I got into HT totally by accident. We didn't watch much TV when I was a kid so I came up the "audio" side... made my first speaker about 13 -- a single 2 way Philips with 5" woofer/mid and 1" tweeter. Only made one speaker because (a) it cost half as much and (b) my sound source was a beautiful furniture grade wooden "hi fi", the centerpiece of our living room, with a vacuum tube amplifier, two "full range" speakers, AM tuner and a turntable that could play those newfangled LPs. Frequency response of the hi fi speakers was what you would expect from two 12" speakers with light cones.

So... crawl inside with the diagonal cutters, cut out the wires for the 12" speakers, and wire in my little acoustic suspension speaker. Even my parents were surprised. Not only could we hear some totally new sounds (high notes ), but the bass was actually better than the big hi fi speakers even with a single 5" woofer and a good cabinet.

OK, I was hooked. Next set of speakers were 3 ways with 10" woofer, same tweeter, and the Philips "midrange in a can" with its own sealed enclosure. Pretty nice, although in hindsight they had the same bass peak I would come to complain about with Paradigm Atoms many years later.

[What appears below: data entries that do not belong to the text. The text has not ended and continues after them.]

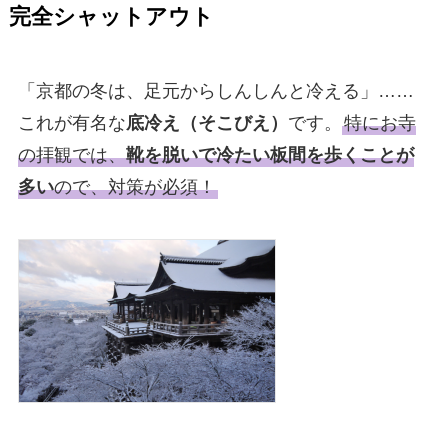
完全シャットアウト
「京都の冬は、足元からしんしんと冷える」……
これが有名な
底冷え（そこびえ）
です。
特にお寺
の拝観では、
靴を脱いで冷たい板間を歩くことが
多い
ので、対策が必須！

Didn't have much money myself but had friends with too much money so was able to pick up some nice used equipment at great prices. First electronics purchase was an Advent receiver, cast off by someone who wanted lots of power and big boomy bass. I loved it -- maybe 15 watts per channel but very clean and I liked the styling. Next was some kind of high end turntable (way out of my price range) whose brand I have not been able to remember with whatever the second from the top of the line Shure cartridge was. Final addition was a Southwest Technical Products power amplifier kit -- I did something wrong during the assembly so occasionally the power supply would short across some resistors used to tie the case to ground (no idea why they used resistors)... smoke and flame would come out of the amp while playing from time to time but you had to watch for it because it still sounded great. Turned out that there were supposed to be some insulating bushings on the output jacks and I was missing a few.

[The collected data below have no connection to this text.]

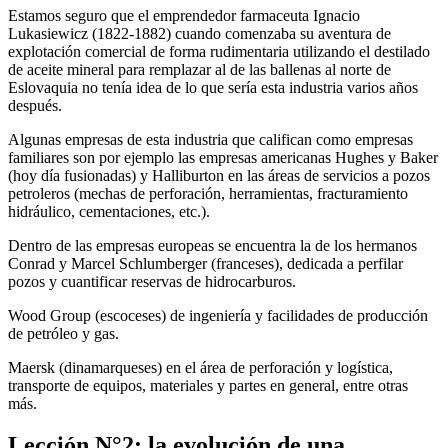
Estamos seguro que el emprendedor farmaceuta Ignacio
Lukasiewicz (1822-1882) cuando comenzaba su aventura de
explotación comercial de forma rudimentaria utilizando el destilado
de aceite mineral para remplazar al de las ballenas al norte de
Eslovaquia no tenía idea de lo que sería esta industria varios años
después.
Algunas empresas de esta industria que califican como empresas
familiares son por ejemplo las empresas americanas Hughes y Baker
(hoy día fusionadas) y Halliburton en las áreas de servicios a pozos
petroleros (mechas de perforación, herramientas, fracturamiento
hidráulico, cementaciones, etc.).
Dentro de las empresas europeas se encuentra la de los hermanos
Conrad y Marcel Schlumberger (franceses), dedicada a perfilar
pozos y cuantificar reservas de hidrocarburos.
Wood Group (escoceses) de ingeniería y facilidades de producción
de petróleo y gas.
Maersk (dinamarqueses) en el área de perforación y logística,
transporte de equipos, materiales y partes en general, entre otras
más.
Lección N°2: la evolución de una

University brought (among other things) moving away from home and discovery of more speaker brands, notably KEF, and discovery of transmission line cabinets. Five of us rented a house downtown, with a sound room holding a LOT of equipment, probably 3500 LPs, and a cast-in concrete pillar going down to the basement which held the turntable stable even when 80 drunken people were dancing up and down on the floor. Don't think the landlord liked the pillar...

Fast forward through 20 years of domestic bliss but crappy sound systems. Had a DVD player but never used it. Picked up a set of M2s and a sub (hey, I didn't want to spend a lot of money on the internet so didn't get M60s) to start putting together a nice audio system again. Hooked the DVD player and TV up to the receiver and was astounded how good the sound was with modern DVDs. All my friends have nice TVs and crappy sound systems so I never knew...

Anyways, the rest is history. M60s, VP100, QS8s, HK 630, new DVD player... you know how it goes.